Required action 1: According to the Kew pagoda article, in what year did the Royal Botanical Gardens open to the public?
Required action 2: Please transcribe the Kew pagoda article starting with "To cite William" and going on through "public in 1841.".

Text block:
━━━━━━━━

Curious Questions: Why does Kew Gardens have a giant pagoda?
The Pagoda at Kew Gardens, designed by Sir William Chambers, is one of the most famous, yet most incongruous landmarks at one of the world's most famous gardens. So why is it there? Jack Watkins explains.


Kew Gardens has a multi-layered history. Its varied roles as a royal retreat, landscaped park, exotic plant collection, international botanical institution and place of public education, relaxation and enjoyment of floral and arboreal splendour, have involved a succession of important names.
To cite William Kent, William Aiton, Sir Joseph Banks, Decimus Burton, Richard Turner and Sir William Hooker barely scratches the surface. However, in the 300th year of his birth, it’s fitting to remember Sir William Chambers (1723–96), the creator of the great Pagoda and a major figure in the ornamentation of the estate in the years before the Royal Botanical Gardens opened to the public in 1841.

━━━━━━━━

Data section:
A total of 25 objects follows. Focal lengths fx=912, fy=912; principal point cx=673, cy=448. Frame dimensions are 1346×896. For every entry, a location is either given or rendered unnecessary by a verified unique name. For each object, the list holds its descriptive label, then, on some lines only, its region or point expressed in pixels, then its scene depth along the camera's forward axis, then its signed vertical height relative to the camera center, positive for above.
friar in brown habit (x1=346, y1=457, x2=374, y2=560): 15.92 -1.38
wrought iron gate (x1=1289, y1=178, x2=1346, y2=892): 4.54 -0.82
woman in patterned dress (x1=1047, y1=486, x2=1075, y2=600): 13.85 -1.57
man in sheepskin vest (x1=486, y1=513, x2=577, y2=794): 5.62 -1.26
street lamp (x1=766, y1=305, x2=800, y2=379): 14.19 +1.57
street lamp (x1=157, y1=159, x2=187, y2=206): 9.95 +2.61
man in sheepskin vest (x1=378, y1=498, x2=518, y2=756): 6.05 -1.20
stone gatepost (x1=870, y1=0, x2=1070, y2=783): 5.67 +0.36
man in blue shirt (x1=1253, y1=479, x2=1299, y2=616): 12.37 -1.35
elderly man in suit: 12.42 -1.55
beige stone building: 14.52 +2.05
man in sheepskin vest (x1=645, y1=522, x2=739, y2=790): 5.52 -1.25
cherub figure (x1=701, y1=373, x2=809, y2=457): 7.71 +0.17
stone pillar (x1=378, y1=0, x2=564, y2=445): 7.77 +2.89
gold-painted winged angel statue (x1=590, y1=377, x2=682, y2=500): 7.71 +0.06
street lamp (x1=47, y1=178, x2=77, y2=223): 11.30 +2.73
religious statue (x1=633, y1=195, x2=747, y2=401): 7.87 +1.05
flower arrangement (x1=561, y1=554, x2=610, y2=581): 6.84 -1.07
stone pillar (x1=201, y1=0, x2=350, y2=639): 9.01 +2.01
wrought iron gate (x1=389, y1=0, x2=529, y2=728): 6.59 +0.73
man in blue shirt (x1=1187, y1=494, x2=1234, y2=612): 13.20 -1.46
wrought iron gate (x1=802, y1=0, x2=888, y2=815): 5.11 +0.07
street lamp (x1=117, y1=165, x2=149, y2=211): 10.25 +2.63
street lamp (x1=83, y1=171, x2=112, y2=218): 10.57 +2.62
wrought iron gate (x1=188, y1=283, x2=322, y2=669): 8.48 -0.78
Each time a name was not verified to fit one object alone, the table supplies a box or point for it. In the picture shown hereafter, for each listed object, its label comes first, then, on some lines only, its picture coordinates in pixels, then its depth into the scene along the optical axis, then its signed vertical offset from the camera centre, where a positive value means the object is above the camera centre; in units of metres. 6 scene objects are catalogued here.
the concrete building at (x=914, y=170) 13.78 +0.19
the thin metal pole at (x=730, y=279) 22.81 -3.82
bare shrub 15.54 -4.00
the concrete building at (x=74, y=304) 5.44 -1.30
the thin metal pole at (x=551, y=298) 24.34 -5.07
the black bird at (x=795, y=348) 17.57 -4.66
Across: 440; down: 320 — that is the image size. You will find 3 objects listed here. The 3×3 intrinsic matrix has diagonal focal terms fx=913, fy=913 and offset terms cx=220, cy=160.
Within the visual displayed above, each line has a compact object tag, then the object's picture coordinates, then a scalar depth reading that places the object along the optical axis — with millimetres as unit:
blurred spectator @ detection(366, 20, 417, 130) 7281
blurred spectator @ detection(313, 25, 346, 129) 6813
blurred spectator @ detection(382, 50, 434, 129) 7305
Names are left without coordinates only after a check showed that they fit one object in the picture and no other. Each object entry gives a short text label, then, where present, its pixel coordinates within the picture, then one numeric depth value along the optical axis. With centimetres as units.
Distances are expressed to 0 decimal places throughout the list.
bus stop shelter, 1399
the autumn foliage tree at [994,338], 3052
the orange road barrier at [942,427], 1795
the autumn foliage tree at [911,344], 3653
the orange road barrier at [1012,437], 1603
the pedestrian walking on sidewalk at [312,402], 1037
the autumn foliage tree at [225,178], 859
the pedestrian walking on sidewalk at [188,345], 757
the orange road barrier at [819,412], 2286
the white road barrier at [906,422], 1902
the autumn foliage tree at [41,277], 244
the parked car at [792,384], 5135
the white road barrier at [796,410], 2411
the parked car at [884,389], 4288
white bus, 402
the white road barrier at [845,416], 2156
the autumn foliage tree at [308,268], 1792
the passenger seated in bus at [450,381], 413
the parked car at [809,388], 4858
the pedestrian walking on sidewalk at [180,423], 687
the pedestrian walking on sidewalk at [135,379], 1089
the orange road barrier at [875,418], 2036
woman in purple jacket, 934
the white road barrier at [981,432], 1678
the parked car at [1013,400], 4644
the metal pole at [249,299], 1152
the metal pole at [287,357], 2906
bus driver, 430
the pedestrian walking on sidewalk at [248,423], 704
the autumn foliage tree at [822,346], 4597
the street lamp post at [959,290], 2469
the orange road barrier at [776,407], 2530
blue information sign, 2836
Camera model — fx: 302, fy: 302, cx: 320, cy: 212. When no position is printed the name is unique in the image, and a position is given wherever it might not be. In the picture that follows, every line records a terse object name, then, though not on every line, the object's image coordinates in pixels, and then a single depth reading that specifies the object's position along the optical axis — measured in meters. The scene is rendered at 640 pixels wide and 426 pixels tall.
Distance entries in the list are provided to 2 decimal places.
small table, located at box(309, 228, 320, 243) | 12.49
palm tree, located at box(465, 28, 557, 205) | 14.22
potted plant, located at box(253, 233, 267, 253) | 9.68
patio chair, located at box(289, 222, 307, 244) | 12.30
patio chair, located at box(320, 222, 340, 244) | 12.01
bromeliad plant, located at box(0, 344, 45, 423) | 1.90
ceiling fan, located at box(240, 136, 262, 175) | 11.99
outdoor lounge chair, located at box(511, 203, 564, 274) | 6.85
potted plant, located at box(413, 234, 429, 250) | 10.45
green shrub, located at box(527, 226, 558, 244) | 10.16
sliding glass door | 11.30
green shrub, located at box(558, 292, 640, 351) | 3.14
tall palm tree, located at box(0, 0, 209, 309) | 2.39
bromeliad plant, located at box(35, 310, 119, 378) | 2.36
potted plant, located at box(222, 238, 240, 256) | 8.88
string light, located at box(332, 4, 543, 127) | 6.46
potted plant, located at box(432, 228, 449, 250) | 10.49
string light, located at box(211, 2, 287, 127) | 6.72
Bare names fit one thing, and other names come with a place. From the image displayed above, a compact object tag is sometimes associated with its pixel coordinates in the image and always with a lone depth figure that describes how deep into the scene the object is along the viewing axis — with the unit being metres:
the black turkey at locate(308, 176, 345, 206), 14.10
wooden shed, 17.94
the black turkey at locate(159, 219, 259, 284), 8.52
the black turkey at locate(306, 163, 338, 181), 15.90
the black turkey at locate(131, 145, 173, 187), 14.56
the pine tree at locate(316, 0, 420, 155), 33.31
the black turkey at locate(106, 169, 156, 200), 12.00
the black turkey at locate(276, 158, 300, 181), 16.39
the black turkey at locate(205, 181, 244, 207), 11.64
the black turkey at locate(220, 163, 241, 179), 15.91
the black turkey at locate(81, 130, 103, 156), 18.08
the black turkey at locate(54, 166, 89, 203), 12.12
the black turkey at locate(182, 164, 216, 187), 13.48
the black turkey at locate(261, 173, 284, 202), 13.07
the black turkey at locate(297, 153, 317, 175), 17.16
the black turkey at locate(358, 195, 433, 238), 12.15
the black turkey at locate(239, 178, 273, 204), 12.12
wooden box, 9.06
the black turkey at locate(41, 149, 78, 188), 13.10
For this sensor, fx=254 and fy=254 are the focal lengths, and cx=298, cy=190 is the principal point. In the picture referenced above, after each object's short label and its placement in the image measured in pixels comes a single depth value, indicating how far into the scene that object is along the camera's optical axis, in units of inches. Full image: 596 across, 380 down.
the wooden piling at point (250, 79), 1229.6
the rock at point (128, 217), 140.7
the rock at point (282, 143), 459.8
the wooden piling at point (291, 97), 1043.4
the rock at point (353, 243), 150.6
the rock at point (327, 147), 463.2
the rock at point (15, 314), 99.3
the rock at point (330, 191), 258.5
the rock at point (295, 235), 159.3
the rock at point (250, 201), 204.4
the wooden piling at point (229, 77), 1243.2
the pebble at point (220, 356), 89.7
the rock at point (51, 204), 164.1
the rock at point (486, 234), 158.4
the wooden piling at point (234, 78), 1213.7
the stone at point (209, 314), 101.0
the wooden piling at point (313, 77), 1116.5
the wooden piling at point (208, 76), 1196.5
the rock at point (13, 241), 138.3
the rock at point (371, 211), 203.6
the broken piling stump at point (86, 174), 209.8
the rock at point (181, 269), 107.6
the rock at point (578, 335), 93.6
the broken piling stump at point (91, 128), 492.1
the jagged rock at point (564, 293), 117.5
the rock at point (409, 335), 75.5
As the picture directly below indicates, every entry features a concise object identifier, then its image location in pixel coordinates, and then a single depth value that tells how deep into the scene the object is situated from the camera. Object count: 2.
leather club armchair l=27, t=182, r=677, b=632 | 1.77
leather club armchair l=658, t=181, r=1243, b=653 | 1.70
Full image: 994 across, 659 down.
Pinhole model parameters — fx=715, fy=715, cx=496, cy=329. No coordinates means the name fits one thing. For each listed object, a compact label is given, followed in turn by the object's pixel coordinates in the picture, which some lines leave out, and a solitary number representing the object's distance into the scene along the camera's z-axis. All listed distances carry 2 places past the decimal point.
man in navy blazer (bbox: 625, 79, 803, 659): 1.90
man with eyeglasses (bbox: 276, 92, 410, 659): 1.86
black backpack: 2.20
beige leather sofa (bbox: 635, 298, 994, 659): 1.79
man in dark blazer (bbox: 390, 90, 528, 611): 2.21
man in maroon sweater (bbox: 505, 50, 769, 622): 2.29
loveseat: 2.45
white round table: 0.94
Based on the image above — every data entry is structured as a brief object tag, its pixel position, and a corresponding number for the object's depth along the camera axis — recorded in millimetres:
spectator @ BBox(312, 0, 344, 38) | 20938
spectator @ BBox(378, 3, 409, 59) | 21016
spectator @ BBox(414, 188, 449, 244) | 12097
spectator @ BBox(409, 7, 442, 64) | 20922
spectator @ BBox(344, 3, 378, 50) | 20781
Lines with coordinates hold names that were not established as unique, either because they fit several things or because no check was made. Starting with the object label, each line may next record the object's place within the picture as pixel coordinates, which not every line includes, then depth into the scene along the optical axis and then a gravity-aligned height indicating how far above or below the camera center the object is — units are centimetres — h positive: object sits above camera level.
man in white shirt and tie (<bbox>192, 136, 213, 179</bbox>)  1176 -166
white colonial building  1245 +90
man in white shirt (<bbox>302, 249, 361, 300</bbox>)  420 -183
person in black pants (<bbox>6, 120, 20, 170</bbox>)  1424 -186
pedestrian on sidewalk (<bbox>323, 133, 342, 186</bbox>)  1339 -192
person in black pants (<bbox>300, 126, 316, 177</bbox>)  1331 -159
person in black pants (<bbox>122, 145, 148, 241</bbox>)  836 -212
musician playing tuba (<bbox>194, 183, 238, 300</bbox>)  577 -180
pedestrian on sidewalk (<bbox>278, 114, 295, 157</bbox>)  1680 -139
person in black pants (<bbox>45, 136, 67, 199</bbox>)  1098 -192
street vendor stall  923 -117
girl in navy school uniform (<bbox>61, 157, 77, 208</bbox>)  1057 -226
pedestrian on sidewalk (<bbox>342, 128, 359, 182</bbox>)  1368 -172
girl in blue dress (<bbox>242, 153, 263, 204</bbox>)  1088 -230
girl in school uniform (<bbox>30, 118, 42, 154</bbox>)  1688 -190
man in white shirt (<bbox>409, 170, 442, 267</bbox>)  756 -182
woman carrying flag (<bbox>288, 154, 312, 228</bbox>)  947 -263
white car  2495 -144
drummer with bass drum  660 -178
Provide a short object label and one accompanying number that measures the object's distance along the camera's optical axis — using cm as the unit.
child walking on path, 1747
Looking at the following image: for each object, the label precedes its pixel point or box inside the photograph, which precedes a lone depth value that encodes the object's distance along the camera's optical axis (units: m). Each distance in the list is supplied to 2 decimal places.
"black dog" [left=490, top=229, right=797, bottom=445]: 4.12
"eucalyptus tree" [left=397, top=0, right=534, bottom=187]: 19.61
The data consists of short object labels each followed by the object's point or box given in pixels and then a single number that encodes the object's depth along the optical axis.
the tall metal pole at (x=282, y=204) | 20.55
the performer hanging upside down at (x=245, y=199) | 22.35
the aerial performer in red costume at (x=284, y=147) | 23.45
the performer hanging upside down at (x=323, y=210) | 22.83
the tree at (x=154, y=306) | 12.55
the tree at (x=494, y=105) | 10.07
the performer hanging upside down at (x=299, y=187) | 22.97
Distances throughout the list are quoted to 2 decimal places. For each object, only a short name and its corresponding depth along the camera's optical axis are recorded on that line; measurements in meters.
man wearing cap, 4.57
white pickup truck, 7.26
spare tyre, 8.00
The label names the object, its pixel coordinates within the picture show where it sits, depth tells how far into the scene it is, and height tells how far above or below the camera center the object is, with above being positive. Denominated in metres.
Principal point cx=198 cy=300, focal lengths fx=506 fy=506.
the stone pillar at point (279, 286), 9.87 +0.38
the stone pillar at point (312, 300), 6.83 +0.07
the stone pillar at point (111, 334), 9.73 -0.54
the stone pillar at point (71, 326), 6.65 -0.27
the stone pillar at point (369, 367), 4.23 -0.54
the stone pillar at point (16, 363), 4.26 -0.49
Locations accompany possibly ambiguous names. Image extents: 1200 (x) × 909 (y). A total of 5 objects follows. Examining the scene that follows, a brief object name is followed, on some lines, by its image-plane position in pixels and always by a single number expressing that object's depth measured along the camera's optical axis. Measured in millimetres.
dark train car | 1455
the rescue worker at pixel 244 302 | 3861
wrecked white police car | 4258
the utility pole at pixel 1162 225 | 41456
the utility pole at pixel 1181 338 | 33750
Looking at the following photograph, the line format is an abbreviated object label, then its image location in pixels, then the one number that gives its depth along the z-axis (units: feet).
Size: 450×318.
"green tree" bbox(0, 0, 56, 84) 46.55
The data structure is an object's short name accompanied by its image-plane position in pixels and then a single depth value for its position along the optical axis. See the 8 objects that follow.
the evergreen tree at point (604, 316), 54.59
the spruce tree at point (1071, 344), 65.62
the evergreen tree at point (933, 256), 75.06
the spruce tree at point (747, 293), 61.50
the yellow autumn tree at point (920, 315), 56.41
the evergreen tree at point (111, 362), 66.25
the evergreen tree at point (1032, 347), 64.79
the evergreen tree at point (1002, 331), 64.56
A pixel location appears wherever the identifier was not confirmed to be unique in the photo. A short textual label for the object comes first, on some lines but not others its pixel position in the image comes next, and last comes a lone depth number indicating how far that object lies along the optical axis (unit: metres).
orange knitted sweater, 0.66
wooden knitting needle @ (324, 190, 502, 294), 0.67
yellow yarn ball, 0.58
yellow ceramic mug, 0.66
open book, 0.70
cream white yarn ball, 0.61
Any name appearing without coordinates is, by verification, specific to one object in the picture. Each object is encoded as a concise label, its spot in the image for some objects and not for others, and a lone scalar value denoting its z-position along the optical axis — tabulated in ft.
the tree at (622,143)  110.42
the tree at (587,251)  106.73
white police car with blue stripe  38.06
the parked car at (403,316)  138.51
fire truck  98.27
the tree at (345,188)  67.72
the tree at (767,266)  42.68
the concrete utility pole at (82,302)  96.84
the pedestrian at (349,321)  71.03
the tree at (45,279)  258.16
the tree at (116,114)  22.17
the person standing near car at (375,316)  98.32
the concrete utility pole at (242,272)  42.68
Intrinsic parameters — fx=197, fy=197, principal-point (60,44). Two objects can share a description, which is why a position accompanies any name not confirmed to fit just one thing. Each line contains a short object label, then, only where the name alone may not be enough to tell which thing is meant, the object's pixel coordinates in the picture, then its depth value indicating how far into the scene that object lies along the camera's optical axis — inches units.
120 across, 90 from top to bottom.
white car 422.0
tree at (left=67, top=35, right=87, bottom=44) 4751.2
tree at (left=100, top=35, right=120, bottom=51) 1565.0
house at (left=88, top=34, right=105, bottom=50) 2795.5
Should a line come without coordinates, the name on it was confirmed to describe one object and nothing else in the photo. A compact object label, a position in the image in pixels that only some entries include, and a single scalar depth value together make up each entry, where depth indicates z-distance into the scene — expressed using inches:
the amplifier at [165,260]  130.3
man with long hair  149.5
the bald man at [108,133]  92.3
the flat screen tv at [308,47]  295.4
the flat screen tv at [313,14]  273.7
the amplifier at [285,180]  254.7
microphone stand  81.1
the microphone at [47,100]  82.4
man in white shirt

━━━━━━━━

Response box 1: 1841

Response box 2:
To cite William Kent, William Aiton, Sir Joseph Banks, Decimus Burton, Richard Turner and Sir William Hooker barely scratches the surface. However, in the 300th year of his birth, it’s fitting to remember Sir William Chambers (1723–96), the creator of the great Pagoda and a major figure in the ornamentation of the estate in the years before the Royal Botanical Gardens opened to the public in 1841.